The dumb bitch part is the implication in the narrative (overall, not specifically you in this thread). The unspoken answer to the 'why didn't she just say no and leave?' is that she's a dumb bitch. It's why she's being attacked rather than sympathized with. She needs to be dehumanized to make it okay so people can keep liking Parks and Rec and Master of None. Again, not necessarily you, but I think this is the crux of the overall narrative. And another group needs to dehumanize her to justify the actions, because they do the same thing.
Louis CK got verbal consent, I believe, before he pulled out his dick. But even that wasn't really. He just knew that put on the spot, they'd probably not stand up to him.
I just don't believe 'be assertive' is as easy as people make it sound. How many people don't ask for raises, or cave when asked to work overtime, or don't report sexual harassment, or stay in bad relationships, or get taken advantage of by friends, and on and on and on and on and on.
Which brings me back to my original point, if you're a passive person, do you deserve what you get when someone takes advantage of you? It doesn't seem like that should be the case.

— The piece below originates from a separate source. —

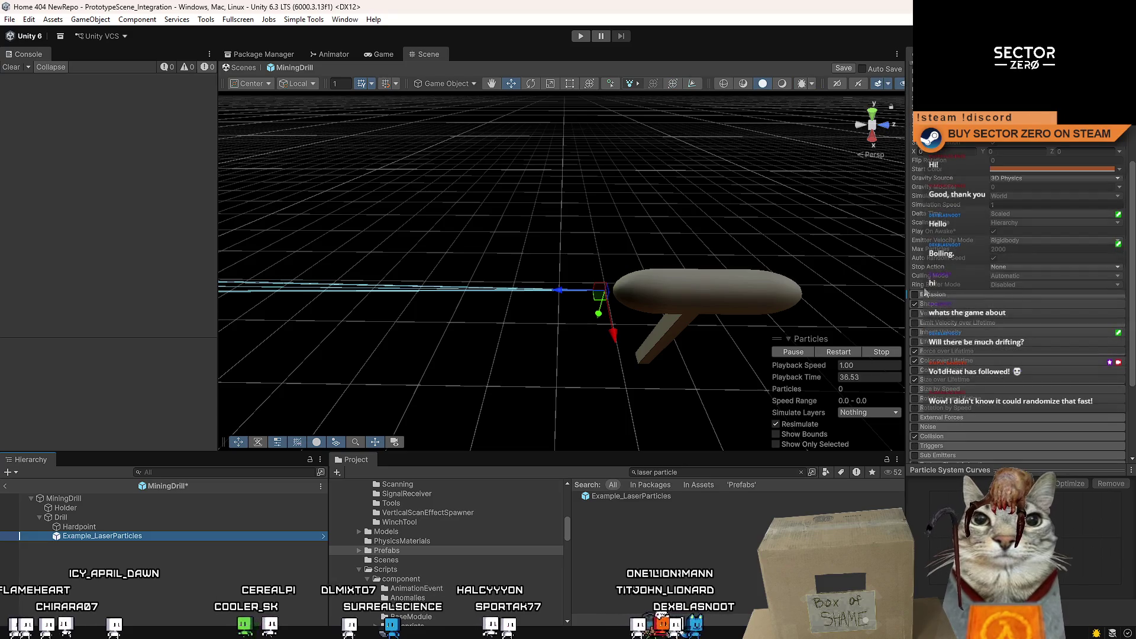
click(917, 293)
click(917, 293)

Here's the thing, "deserve" isn't the word I would use. Still, being assertive has to be part of your sexual exploration if you're going to get naked with a guy after the first date. At the very least, that's what we need to be teaching girls and women, instead of that they can mutter something about being uncomfortable and that makes them violated. There is another group in this overall narrative that you speak of. We're the people who think that adults are responsible for their sex lives. In my case, I think that 1: bail if the dude is so creepy that you're going to cry for an hour afterward and 2: don't put a guy on blast when you know the whole WORLD will demonize him and you because you had a creepy, unsatisfactory first date. The punishment doesn't fit the crime.